I am also anxious - if that's the right word, to see what Austrailian film director John Hillcoat has done to Cormac McCarthy's 'The Road'. This is fiction (that reads like a prose poem) that is completely unsuited to film. It is a dark, grieving meditation on futility. It is not post-apocalypic - as some early reviews have stated, because McCarthy takes you into the very heart of an apocalypse in progress - a human apocalypse. This is a book to read aloud over the grave of Edgar Allan Poe. But there are no scenes, to speak of in its pages: instead there is a smouldering fire that you feel is always just about to re-ignite. There are no gratuitous scenes of familiar landmarks laid to waste. There is wasteland, and through it a dieing father and his son scurry like cockroaches. Every page you expect the boot to come down. I am anxious because I feel protective of this book: it is a crushed and crumbling flower within the pages of the Book of the Dead and I worry that putting it on film will be like adding rouge to the cheeks of a corpse.

'The Road' I think, would make a wonderfully brutal play. "O-u-t-c-a-s-t.. outcast!' is the memorable refrain from Dicken's Nicholas Nickelby. We are all outcasts, McCarthy says.
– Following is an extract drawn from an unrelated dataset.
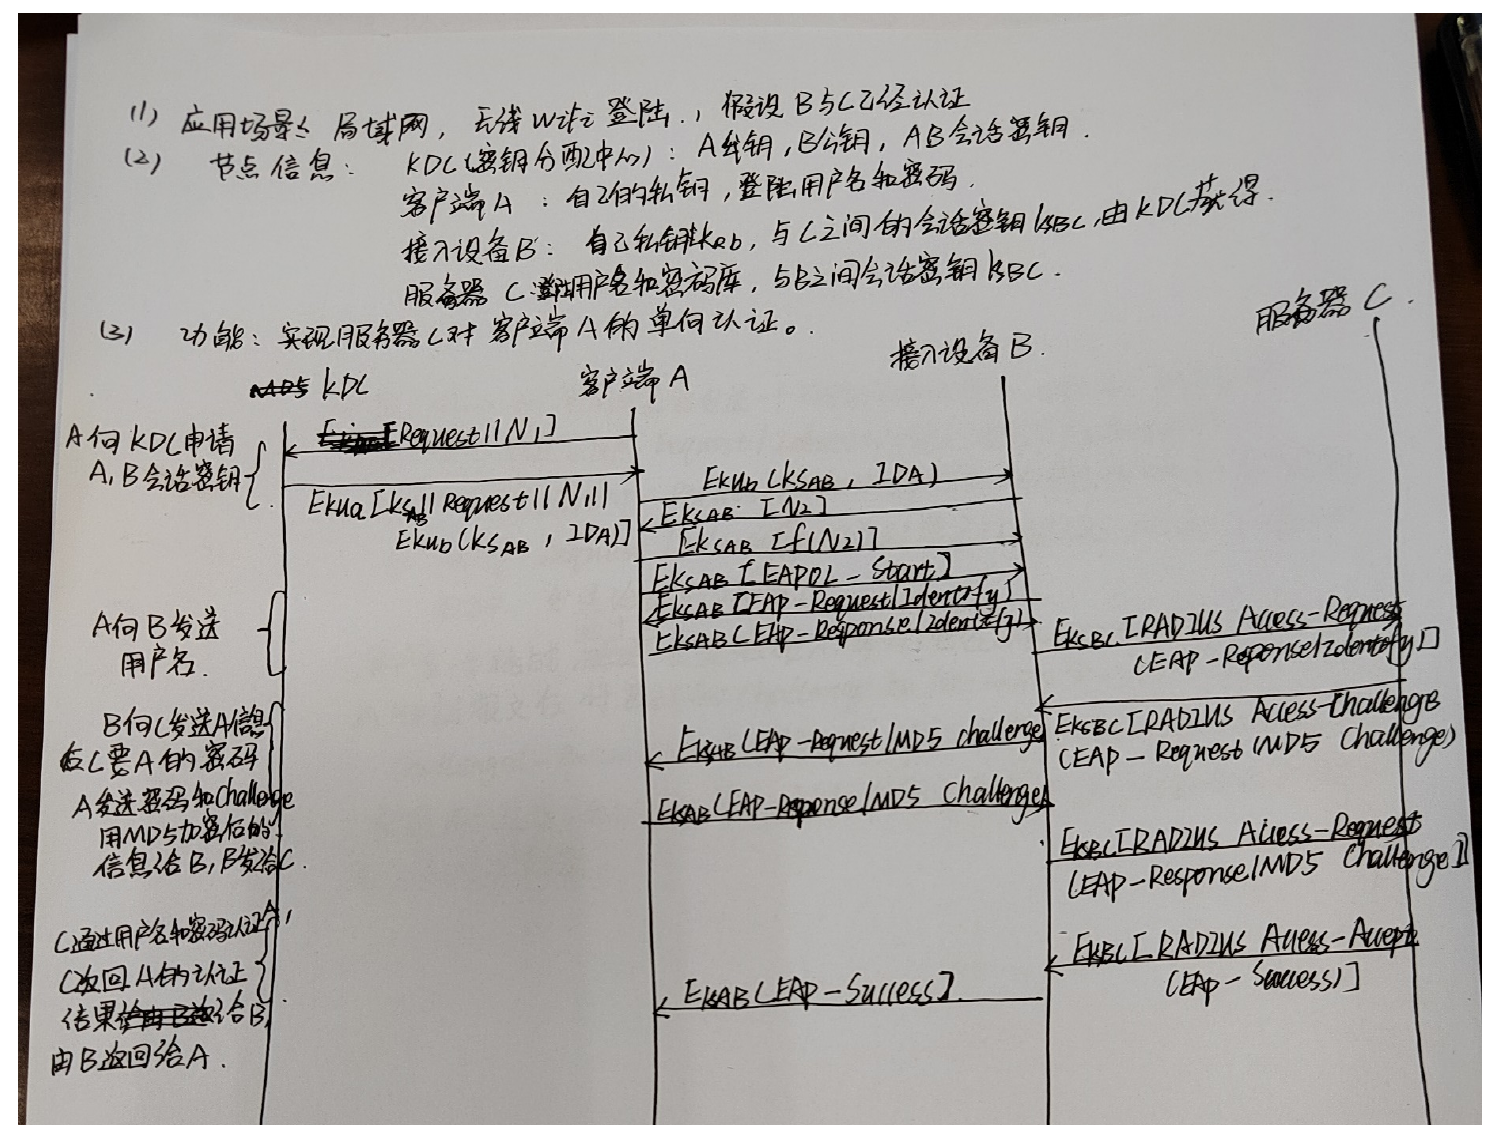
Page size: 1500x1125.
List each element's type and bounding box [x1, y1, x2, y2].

Life sucks, and then you die.

Sunday, November 1, 2009

also starring, in barfabetical order..


Yes I know, I'm not a 'featured extra' in the Zombies rock video that premiered at the Independence Mall this week (where else but a Mall!) .. but I'm a 'creatured extra'. How many extras get to do drooling close-ups? How many extras get to bite the bass player? How many extras get invited to the grand premiere?

So okay, you have to be quick - watch closely, or you probably won't notice me at all. But if you don't blink, there I am: drooling against the glass, then again - more drool, then rising up out of the bushes to take The Longwall's bass player down (tongue out, fast-food look in my riveting blue eyes).

I may not be able to add this to my acting resume - but when your 24-year old son is green with envy, you know you must be doing something right.

So spread the news (pass the link around), and let everyone get a look at this, the first full-length rock video from the Wunderkinds (Lou Janetty, Josh Bethoney, Steven Madden, et al) at Rock Media (Plymouth Rock Studios)

Thanks to everyone involved for a good time, especially The Longwalls themselves) - and please think of me if you need to cast a thoughtful, sympathetic, seems as if he could almost talk, middle-aged zombie in your next film.